Pouting, Painting and Pondering

This week I am in the studio doing small works on paper.  I needed a break from my larger work after my husband left a door open on my studio allowing a gust of wind to turn the painting I blogged about last week into a sail which resulted in a large rip in the canvas.  I could try and repair the rip and continue, but the painting wasn't really working anyway.  I just don't feel like investing the time into something that is already damaged.

I was disappointed. Yes.  I did take most of the day to pout, bitch and complain.  I behaved horribly, which I felt obligated to do. (wink)  Sometimes...ya just gotta stomp your feet and get it all out!

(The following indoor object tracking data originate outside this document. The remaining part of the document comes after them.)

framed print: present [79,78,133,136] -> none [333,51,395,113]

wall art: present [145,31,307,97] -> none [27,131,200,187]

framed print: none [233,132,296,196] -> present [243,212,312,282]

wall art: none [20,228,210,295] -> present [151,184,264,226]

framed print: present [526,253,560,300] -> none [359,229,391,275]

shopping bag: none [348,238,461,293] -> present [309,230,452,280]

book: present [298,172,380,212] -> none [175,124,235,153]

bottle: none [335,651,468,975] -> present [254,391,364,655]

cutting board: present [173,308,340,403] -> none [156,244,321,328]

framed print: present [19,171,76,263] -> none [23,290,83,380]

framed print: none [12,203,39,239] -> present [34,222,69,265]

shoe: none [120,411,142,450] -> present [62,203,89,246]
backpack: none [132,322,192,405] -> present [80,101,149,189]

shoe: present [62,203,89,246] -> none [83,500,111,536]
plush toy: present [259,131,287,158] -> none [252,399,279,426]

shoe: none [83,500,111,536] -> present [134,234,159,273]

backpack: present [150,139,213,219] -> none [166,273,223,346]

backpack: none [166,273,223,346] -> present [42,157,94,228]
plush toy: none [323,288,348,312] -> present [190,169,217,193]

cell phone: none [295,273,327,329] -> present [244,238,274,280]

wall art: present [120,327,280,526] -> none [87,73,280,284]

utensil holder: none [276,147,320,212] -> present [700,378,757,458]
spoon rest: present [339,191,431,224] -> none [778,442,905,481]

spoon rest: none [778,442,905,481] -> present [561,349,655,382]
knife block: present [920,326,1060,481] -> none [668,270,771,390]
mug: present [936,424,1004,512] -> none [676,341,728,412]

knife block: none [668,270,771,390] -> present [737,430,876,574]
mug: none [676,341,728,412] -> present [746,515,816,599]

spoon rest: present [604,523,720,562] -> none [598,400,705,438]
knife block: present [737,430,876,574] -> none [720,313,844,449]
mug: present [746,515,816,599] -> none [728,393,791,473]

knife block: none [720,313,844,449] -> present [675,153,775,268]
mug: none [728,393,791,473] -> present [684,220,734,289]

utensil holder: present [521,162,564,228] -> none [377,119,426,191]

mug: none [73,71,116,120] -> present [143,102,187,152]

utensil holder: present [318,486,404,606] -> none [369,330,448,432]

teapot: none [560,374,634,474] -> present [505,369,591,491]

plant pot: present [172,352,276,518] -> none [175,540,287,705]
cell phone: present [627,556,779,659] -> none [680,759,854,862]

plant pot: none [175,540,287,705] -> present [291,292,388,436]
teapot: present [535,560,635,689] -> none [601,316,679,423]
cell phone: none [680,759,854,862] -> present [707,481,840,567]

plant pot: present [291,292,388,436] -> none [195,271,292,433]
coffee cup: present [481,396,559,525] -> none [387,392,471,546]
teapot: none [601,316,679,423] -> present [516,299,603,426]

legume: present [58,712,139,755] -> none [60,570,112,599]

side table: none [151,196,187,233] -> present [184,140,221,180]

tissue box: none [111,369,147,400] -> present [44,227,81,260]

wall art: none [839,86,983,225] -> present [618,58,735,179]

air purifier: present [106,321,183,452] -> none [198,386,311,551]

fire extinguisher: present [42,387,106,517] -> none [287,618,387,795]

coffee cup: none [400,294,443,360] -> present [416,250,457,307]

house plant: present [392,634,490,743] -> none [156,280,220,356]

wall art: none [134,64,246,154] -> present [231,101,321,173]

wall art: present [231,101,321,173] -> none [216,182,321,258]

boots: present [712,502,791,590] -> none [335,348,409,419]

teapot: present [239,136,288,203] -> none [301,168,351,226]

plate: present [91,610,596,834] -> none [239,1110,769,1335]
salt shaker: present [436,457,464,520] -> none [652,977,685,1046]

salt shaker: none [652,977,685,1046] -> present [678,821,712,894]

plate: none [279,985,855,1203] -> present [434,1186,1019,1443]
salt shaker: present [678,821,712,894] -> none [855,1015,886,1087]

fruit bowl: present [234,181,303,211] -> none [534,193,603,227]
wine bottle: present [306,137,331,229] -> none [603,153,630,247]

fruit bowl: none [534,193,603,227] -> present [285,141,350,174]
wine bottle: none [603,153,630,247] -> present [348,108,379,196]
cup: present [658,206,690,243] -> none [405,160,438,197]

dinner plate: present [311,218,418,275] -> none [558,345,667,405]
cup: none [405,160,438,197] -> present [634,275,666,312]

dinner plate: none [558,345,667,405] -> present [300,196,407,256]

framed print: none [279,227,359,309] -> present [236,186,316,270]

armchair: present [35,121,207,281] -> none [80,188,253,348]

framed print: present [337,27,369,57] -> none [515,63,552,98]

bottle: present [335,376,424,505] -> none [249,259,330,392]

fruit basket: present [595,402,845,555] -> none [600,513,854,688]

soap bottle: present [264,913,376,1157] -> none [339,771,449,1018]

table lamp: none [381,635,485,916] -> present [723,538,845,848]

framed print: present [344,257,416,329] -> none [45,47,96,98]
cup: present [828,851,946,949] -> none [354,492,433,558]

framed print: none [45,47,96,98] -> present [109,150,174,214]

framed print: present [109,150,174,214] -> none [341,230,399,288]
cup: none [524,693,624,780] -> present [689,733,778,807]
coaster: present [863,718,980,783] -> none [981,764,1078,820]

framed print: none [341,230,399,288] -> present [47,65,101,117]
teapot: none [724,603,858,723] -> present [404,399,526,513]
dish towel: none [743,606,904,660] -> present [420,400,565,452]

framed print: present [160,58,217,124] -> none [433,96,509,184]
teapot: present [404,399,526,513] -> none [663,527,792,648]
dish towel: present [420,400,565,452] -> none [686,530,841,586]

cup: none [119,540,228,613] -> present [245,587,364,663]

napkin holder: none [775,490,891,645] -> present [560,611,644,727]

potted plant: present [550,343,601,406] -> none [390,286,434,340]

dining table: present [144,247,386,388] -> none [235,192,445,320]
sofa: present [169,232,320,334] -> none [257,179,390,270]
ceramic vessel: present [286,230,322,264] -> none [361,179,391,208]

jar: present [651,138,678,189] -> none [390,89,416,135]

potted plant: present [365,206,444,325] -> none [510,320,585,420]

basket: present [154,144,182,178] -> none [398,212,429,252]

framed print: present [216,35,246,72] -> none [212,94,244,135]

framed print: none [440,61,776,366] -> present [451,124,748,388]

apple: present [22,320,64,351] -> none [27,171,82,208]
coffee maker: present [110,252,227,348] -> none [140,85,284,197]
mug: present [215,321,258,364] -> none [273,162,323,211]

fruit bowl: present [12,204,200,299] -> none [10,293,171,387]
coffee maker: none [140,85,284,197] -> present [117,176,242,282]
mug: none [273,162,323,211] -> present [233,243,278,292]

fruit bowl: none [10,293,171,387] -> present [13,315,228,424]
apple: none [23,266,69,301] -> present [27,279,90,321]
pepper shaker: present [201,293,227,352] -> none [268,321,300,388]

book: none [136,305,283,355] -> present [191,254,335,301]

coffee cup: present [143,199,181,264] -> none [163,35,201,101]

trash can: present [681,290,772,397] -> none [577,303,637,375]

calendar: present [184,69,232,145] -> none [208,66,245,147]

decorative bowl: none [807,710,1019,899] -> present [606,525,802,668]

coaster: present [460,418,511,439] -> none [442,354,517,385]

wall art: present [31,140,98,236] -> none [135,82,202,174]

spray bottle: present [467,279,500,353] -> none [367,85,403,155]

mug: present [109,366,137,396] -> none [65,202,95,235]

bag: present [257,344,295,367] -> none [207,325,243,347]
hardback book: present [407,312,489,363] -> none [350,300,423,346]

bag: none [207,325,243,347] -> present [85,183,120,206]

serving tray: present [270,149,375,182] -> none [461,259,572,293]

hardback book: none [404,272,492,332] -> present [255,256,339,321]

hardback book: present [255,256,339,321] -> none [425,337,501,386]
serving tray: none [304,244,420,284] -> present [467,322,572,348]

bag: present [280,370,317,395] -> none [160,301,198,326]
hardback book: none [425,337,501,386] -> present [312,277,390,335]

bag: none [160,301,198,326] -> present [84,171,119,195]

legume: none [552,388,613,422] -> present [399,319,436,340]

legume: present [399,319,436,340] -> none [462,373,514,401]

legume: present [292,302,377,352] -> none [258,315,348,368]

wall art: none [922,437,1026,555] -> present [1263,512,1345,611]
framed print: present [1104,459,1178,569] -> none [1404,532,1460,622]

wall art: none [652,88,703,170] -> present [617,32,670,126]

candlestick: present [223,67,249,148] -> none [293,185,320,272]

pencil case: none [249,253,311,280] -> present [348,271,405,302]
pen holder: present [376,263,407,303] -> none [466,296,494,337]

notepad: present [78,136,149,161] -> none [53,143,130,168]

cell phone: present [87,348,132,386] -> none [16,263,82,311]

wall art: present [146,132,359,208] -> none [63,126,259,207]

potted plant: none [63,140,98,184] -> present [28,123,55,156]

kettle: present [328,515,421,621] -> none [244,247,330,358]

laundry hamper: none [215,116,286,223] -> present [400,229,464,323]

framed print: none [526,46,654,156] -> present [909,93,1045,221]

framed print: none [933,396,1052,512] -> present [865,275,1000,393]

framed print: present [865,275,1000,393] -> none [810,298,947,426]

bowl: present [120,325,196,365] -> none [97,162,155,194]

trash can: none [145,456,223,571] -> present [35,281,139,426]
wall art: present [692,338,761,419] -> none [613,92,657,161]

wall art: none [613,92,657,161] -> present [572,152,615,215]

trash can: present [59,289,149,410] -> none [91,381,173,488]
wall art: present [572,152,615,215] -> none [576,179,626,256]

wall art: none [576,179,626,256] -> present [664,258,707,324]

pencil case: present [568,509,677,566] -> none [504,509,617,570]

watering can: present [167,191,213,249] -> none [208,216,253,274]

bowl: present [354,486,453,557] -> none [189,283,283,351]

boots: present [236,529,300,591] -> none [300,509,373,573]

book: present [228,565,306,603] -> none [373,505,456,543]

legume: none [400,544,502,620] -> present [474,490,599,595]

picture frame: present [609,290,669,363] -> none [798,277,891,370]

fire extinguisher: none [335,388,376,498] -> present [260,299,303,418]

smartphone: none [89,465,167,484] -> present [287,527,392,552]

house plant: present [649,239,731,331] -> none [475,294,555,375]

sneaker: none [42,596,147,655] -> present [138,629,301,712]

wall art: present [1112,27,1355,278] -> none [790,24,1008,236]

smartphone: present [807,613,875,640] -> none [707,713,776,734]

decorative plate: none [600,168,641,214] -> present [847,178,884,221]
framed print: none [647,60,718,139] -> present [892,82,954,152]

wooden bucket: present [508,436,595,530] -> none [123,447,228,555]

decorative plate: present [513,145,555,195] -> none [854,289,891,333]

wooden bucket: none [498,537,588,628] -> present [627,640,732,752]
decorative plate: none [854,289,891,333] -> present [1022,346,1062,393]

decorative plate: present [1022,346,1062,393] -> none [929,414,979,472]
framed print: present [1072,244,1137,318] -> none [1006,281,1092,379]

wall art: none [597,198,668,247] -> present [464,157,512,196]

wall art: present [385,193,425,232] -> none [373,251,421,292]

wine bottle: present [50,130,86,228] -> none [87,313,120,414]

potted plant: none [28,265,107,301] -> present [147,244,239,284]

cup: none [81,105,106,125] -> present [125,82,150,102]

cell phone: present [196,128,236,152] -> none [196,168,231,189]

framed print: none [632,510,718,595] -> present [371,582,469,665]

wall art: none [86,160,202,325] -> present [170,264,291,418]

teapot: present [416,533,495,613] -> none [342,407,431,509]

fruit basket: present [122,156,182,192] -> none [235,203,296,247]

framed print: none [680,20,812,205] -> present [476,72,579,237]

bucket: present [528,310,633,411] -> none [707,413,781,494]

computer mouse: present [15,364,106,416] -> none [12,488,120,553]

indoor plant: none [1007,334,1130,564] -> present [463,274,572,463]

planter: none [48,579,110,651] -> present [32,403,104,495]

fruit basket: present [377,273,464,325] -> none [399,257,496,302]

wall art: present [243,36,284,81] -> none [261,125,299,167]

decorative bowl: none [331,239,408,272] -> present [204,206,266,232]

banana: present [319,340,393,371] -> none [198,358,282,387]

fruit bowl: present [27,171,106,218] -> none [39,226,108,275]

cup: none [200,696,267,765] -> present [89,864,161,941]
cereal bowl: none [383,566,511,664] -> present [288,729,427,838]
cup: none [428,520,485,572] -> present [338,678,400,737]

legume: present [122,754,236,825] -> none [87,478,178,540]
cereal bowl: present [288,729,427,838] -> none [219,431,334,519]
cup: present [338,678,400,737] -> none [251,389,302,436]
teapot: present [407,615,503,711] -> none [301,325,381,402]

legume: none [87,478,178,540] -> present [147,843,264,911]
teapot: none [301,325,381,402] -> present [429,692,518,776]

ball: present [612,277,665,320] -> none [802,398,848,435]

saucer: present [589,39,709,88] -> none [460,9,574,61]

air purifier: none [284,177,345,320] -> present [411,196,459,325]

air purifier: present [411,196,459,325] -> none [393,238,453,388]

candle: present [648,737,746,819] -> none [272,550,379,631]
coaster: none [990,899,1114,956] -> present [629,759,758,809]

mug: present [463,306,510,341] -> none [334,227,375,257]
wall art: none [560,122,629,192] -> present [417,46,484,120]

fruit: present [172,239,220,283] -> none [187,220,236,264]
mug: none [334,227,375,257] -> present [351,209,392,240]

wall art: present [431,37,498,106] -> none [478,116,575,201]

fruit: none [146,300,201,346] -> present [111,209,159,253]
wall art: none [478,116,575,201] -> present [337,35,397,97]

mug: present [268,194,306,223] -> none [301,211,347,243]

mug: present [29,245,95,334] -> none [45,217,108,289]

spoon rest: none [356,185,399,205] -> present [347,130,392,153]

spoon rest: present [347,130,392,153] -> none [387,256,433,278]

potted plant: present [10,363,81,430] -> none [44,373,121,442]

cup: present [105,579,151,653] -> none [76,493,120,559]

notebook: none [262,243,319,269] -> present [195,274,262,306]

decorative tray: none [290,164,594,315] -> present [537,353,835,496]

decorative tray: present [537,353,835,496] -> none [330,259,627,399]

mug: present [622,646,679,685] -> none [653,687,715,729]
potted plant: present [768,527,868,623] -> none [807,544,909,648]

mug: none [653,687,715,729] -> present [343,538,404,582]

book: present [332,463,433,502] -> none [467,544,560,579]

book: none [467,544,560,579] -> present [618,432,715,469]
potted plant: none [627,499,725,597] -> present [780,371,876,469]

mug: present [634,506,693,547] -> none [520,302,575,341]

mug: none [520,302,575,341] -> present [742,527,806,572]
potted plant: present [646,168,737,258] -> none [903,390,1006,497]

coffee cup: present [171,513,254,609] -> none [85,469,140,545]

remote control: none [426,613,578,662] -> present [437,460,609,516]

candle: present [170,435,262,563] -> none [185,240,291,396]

Perhaps he did me a favor.  The event forced me to change course and start on something fresh and new.  My other studio work can wait for a little bit while I explore this avenue.  I am having fun with it.  I showed this one painting to my friends on Facebook yesterday and I have gotten nice feedback.

Gouache and pencil on paper. 6 inch X 6 inch. 

My husband called it whimsical.  Another friend called it bubbly delicious!  I haven't called it anything yet. Which is kinda strange because I usually name every last thing I paint.  Anybody out there care to help a girl out?!  Wanna take a stab at a name?  Who knows....perhaps I will use it.

So, I could have remained stuck in that rip-in-my-canvas moment.  I could have used it as an excuse to impede the momentum that I am attempting to build in my studio work.  To many...including my critical self, that would have been understandable...even justified.

But why?  What was I to gain from remaining in that negative place? What benefit or growth can be achieve if we allow ourselves to be tied down?  There might have been something to gain in that place. I think there is something to learn from in every circumstance.  But I chose to let it go and move on. I chose to untie from that entrapment and explore what a new freedom might offer.

In order to feel good about not languishing in that place, I had to completely switch it up and work in a different manner. My husband knew what was good for him, so he helped me rearrange and clean up my studio space over the weekend. I set up the tables in a different configuration that is more conducive to working on a paper. It's amazing what a little clean up and switch up can do for perspective!  Fresh path.

Who knows to what this path might lead. I think it is worth traveling.  I think that this matters.  I think letting go of what ties us down matters.  It allows us to move on...


“You will find that it is necessary to let things go; simply for the reason that they are heavy. So let them go, let go of them. I tie no weights to my ankles.”